Apropos Realismus: Es gibt ja nicht so viele Menschen, die in ihren 90ern noch Bücher publizieren. Harald Hartung entdeckt dazu in Goethes Maximen und Reflexionen Interessantes: „Der Alte verliert eines der größten Menschenrechte, er wird nicht mehr von seines Gleichen beurteilt.“ Daraus wird der Schluss gezogen: „Schön ist es natürlich, wenn der Jüngere dem Alter Höflichkeit erweist. Nicht immer ist sie von Herablassung zu unterscheiden.“ Sicher ist, dass jede Herablassung, bestimmt in diesem Fall, fehl am Platz ist.
Nicht sonderlich überraschend werden auch der Tod und eschatologische Gedankenkonstrukte immer wieder thematisiert. Harald Hartung plädierte dabei für einen konsequenten Agnostizismus und meint: „Vermutlich kann man sich die Religion nicht aussuchen.

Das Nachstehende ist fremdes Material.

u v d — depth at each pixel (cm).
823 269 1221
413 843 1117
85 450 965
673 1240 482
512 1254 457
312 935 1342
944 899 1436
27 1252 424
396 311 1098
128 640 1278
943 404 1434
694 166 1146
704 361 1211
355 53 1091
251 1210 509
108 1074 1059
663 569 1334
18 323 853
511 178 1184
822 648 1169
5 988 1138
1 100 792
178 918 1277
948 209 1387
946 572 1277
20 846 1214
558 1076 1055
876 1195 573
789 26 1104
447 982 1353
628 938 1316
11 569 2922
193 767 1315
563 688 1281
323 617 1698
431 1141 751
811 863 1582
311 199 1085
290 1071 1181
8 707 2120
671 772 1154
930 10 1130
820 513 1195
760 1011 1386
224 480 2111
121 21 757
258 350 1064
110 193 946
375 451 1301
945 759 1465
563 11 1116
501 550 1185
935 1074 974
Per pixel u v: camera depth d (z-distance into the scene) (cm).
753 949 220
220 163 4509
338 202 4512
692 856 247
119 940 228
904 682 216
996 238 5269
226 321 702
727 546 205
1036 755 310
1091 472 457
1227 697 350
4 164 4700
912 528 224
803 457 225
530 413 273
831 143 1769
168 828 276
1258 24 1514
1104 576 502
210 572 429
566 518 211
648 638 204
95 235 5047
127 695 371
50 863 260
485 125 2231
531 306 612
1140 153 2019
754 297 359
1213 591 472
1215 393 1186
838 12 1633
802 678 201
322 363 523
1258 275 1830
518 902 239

Eher ist sie es selbst, die uns wählt oder verschmäht. Das möchte auch für den Atheismus gelten.“
Bei einem Vergleich von Tizians Himmlischer und irdischer Liebe mit der Kopie im Kopiensaal der Schack-Galerie fällt Hartung auf, dass das Original nach seiner Restaurierung ein helleres Kolorit als Lenbachs Kopie hat: „Als wären die Zeiten vertauscht, als wäre das 19. Jahrhundert älter als die Renaissance. Vielleicht ist eben dies der Fall.“
Hinsichtlich Urteil und Welthaltigkeit erscheinen die Provisorischen Schlüsse oftmals aktueller als manches Schaffen viel jüngerer Kolleg:innen. Wie gut das Vermeiden apriorischer Zumutung und fälschlicher Sicherheit doch tut, zumal jeder Schluss doch Trugschluss sein kann. Unter den vorgebrachten „Schlüssen“ befindet sich übrigens auch ein recht harscher über die Gegenwartslyrik, der durchaus kontrovers diskutiert werden kann: „Dass die Kunst schwer, ja unmöglich wurde, diese Einsicht ist der Gegenwart verloren gegangen. […] Die Lyrikszene fabelt von einer neuen Blüte der Poesie. Gedichte als Blüten sehen, das ergibt einen hübschen Doppelsinn. Wir haben die Inflation von Papierblüten.“
Die Notiz „Das letzte Bild“ gibt den Hinweis darauf, dass sich Harald Hartung wie viele Autor:innen auch als Maler betätigt. Nüchtern wird festgehalten, dass sich ob der gestapelten Leinwände die Frage stellt: „Wohin damit, wenn man abtritt?“ Doch Hartung verharrt nicht im Negativen: „Vergiss dein Glück nicht, Dilettant!“
Kritisches, Anekdotisches, einfühlsame, wohl bedachte Interpretation kennzeichnet die Texte, in deren Mittelpunkt eine Autorin, ein Autor steht. Die Empathie Harald Hartungs gilt allerdings nicht bloß Menschen, sondern der ganzen Natur. Sie lässt ihn von einer „Bruderschaft mit den Tieren“ schreiben.
Der, der angeblich nicht „altersschwach“ brummt, ist der neue Kühlschrank, der „Liebling der Hausfrau.“, „ich weiß / er überlebt mich“. Das ist das erstaunliche Ende eines der Haikus. Es ist zu hoffen, und der Hausfrau (und uns allen) zu wünschen, dass der Kühlschrank lange überlebt wird.